# Required action
The records below are to be duplicated character for character.
---- Given entries
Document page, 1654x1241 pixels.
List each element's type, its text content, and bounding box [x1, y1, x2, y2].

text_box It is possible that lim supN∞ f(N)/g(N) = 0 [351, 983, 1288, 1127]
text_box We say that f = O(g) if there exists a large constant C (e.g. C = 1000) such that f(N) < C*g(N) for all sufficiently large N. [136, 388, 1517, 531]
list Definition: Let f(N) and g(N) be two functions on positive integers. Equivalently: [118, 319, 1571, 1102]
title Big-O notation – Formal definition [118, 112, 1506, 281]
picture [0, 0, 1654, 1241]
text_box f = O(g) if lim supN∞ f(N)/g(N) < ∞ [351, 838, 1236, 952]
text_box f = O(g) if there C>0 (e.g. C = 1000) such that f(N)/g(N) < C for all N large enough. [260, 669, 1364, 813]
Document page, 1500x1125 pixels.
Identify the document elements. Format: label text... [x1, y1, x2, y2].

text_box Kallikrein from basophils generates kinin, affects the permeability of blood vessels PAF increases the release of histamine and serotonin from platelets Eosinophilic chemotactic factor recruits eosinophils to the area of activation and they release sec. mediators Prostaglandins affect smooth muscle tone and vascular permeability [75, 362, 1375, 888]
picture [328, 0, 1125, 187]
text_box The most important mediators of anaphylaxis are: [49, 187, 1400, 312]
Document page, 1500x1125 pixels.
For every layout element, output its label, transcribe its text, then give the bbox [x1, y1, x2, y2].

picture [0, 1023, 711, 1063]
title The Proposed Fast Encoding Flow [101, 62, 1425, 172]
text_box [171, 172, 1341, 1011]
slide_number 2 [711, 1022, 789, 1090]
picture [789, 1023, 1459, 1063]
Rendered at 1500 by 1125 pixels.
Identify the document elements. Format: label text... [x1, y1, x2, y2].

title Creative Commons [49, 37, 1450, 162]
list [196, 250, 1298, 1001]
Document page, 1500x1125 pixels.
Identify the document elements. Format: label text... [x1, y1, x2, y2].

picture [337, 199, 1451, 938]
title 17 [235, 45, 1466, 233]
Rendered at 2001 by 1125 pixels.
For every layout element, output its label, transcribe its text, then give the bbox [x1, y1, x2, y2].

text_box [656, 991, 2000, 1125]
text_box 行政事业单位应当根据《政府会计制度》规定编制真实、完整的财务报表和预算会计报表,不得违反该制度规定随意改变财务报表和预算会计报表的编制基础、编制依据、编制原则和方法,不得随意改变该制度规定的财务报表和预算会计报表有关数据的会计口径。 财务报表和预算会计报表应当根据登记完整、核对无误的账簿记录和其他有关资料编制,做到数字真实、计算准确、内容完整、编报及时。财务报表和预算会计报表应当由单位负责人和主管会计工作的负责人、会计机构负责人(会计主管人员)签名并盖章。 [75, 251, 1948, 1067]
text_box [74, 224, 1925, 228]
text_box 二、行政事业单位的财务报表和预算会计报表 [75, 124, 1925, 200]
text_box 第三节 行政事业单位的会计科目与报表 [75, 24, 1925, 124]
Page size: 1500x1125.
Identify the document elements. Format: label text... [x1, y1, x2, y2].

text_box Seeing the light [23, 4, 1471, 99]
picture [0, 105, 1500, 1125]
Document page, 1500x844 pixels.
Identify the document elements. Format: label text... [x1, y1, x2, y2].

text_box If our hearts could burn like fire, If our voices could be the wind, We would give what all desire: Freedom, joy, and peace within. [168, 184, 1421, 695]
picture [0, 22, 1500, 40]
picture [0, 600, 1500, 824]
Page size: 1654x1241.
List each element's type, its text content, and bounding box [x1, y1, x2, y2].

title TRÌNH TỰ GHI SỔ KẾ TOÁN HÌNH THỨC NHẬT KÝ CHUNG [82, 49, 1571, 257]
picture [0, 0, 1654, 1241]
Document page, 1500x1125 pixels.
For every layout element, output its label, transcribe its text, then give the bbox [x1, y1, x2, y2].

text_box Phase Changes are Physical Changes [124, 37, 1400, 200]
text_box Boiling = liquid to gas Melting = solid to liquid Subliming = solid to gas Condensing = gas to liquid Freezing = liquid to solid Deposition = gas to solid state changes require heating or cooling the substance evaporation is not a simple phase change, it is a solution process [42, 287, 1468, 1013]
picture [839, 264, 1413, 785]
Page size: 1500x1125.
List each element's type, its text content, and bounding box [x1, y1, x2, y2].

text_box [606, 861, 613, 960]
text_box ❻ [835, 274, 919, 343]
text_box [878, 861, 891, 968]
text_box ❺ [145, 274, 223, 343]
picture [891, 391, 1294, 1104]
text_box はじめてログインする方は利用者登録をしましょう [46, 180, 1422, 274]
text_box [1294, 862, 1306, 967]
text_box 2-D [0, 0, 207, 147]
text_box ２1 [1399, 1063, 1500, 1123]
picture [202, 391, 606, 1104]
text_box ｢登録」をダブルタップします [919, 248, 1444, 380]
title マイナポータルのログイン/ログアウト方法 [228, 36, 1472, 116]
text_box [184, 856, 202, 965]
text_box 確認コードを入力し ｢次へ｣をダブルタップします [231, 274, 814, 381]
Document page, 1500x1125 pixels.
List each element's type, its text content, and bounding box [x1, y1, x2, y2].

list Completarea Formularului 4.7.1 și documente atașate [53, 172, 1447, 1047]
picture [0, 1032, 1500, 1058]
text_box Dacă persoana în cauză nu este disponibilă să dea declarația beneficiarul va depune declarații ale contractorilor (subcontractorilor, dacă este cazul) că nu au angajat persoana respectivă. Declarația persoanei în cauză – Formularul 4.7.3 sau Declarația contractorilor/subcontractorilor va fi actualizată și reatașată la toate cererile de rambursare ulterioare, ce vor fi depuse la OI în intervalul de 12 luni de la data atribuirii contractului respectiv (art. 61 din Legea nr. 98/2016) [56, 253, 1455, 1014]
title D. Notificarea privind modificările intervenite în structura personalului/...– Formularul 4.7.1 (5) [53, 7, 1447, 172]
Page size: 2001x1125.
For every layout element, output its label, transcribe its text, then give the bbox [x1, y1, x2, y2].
--------
# Solution for this problem
Document page, 1654x1241 pixels.
List each element's type, its text content, and bounding box [x1, y1, x2, y2].

text_box It is possible that lim supN∞ f(N)/g(N) = 0 [351, 983, 1288, 1127]
text_box We say that f = O(g) if there exists a large constant C (e.g. C = 1000) such that f(N) < C*g(N) for all sufficiently large N. [136, 388, 1517, 531]
list Definition: Let f(N) and g(N) be two functions on positive integers. Equivalently: [118, 319, 1571, 1102]
title Big-O notation – Formal definition [118, 112, 1506, 281]
picture [0, 0, 1654, 1241]
text_box f = O(g) if lim supN∞ f(N)/g(N) < ∞ [351, 838, 1236, 952]
text_box f = O(g) if there C>0 (e.g. C = 1000) such that f(N)/g(N) < C for all N large enough. [260, 669, 1364, 813]
Document page, 1500x1125 pixels.
Identify the document elements. Format: label text... [x1, y1, x2, y2].

text_box Kallikrein from basophils generates kinin, affects the permeability of blood vessels PAF increases the release of histamine and serotonin from platelets Eosinophilic chemotactic factor recruits eosinophils to the area of activation and they release sec. mediators Prostaglandins affect smooth muscle tone and vascular permeability [75, 362, 1375, 888]
picture [328, 0, 1125, 187]
text_box The most important mediators of anaphylaxis are: [49, 187, 1400, 312]
Document page, 1500x1125 pixels.
For every layout element, output its label, transcribe its text, then give the bbox [x1, y1, x2, y2].

picture [0, 1023, 711, 1063]
title The Proposed Fast Encoding Flow [101, 62, 1425, 172]
text_box [171, 172, 1341, 1011]
slide_number 2 [711, 1022, 789, 1090]
picture [789, 1023, 1459, 1063]
Rendered at 1500 by 1125 pixels.
Identify the document elements. Format: label text... [x1, y1, x2, y2].

title Creative Commons [49, 37, 1450, 162]
list [196, 250, 1298, 1001]
Document page, 1500x1125 pixels.
Identify the document elements. Format: label text... [x1, y1, x2, y2].

picture [337, 199, 1451, 938]
title 17 [235, 45, 1466, 233]
Rendered at 2001 by 1125 pixels.
For every layout element, output its label, transcribe its text, then give the bbox [x1, y1, x2, y2].

text_box [656, 991, 2000, 1125]
text_box 行政事业单位应当根据《政府会计制度》规定编制真实、完整的财务报表和预算会计报表,不得违反该制度规定随意改变财务报表和预算会计报表的编制基础、编制依据、编制原则和方法,不得随意改变该制度规定的财务报表和预算会计报表有关数据的会计口径。 财务报表和预算会计报表应当根据登记完整、核对无误的账簿记录和其他有关资料编制,做到数字真实、计算准确、内容完整、编报及时。财务报表和预算会计报表应当由单位负责人和主管会计工作的负责人、会计机构负责人(会计主管人员)签名并盖章。 [75, 251, 1948, 1067]
text_box [74, 224, 1925, 228]
text_box 二、行政事业单位的财务报表和预算会计报表 [75, 124, 1925, 200]
text_box 第三节 行政事业单位的会计科目与报表 [75, 24, 1925, 124]
Page size: 1500x1125.
Identify the document elements. Format: label text... [x1, y1, x2, y2].

text_box Seeing the light [23, 4, 1471, 99]
picture [0, 105, 1500, 1125]
Document page, 1500x844 pixels.
Identify the document elements. Format: label text... [x1, y1, x2, y2].

text_box If our hearts could burn like fire, If our voices could be the wind, We would give what all desire: Freedom, joy, and peace within. [168, 184, 1421, 695]
picture [0, 22, 1500, 40]
picture [0, 600, 1500, 824]
Page size: 1654x1241.
List each element's type, its text content, and bounding box [x1, y1, x2, y2].

title TRÌNH TỰ GHI SỔ KẾ TOÁN HÌNH THỨC NHẬT KÝ CHUNG [82, 49, 1571, 257]
picture [0, 0, 1654, 1241]
Document page, 1500x1125 pixels.
For every layout element, output its label, transcribe its text, then give the bbox [x1, y1, x2, y2].

text_box Phase Changes are Physical Changes [124, 37, 1400, 200]
text_box Boiling = liquid to gas Melting = solid to liquid Subliming = solid to gas Condensing = gas to liquid Freezing = liquid to solid Deposition = gas to solid state changes require heating or cooling the substance evaporation is not a simple phase change, it is a solution process [42, 287, 1468, 1013]
picture [839, 264, 1413, 785]
Page size: 1500x1125.
List each element's type, its text content, and bounding box [x1, y1, x2, y2].

text_box [606, 861, 613, 960]
text_box ❻ [835, 274, 919, 343]
text_box [878, 861, 891, 968]
text_box ❺ [145, 274, 223, 343]
picture [891, 391, 1294, 1104]
text_box はじめてログインする方は利用者登録をしましょう [46, 180, 1422, 274]
text_box [1294, 862, 1306, 967]
text_box 2-D [0, 0, 207, 147]
text_box ２1 [1399, 1063, 1500, 1123]
picture [202, 391, 606, 1104]
text_box ｢登録」をダブルタップします [919, 248, 1444, 380]
title マイナポータルのログイン/ログアウト方法 [228, 36, 1472, 116]
text_box [184, 856, 202, 965]
text_box 確認コードを入力し ｢次へ｣をダブルタップします [231, 274, 814, 381]
Document page, 1500x1125 pixels.
List each element's type, its text content, and bounding box [x1, y1, x2, y2].

list Completarea Formularului 4.7.1 și documente atașate [53, 172, 1447, 1047]
picture [0, 1032, 1500, 1058]
text_box Dacă persoana în cauză nu este disponibilă să dea declarația beneficiarul va depune declarații ale contractorilor (subcontractorilor, dacă este cazul) că nu au angajat persoana respectivă. Declarația persoanei în cauză – Formularul 4.7.3 sau Declarația contractorilor/subcontractorilor va fi actualizată și reatașată la toate cererile de rambursare ulterioare, ce vor fi depuse la OI în intervalul de 12 luni de la data atribuirii contractului respectiv (art. 61 din Legea nr. 98/2016) [56, 253, 1455, 1014]
title D. Notificarea privind modificările intervenite în structura personalului/...– Formularul 4.7.1 (5) [53, 7, 1447, 172]
Page size: 2001x1125.
For every layout element, output its label, transcribe its text, then give the bbox [x1, y1, x2, y2].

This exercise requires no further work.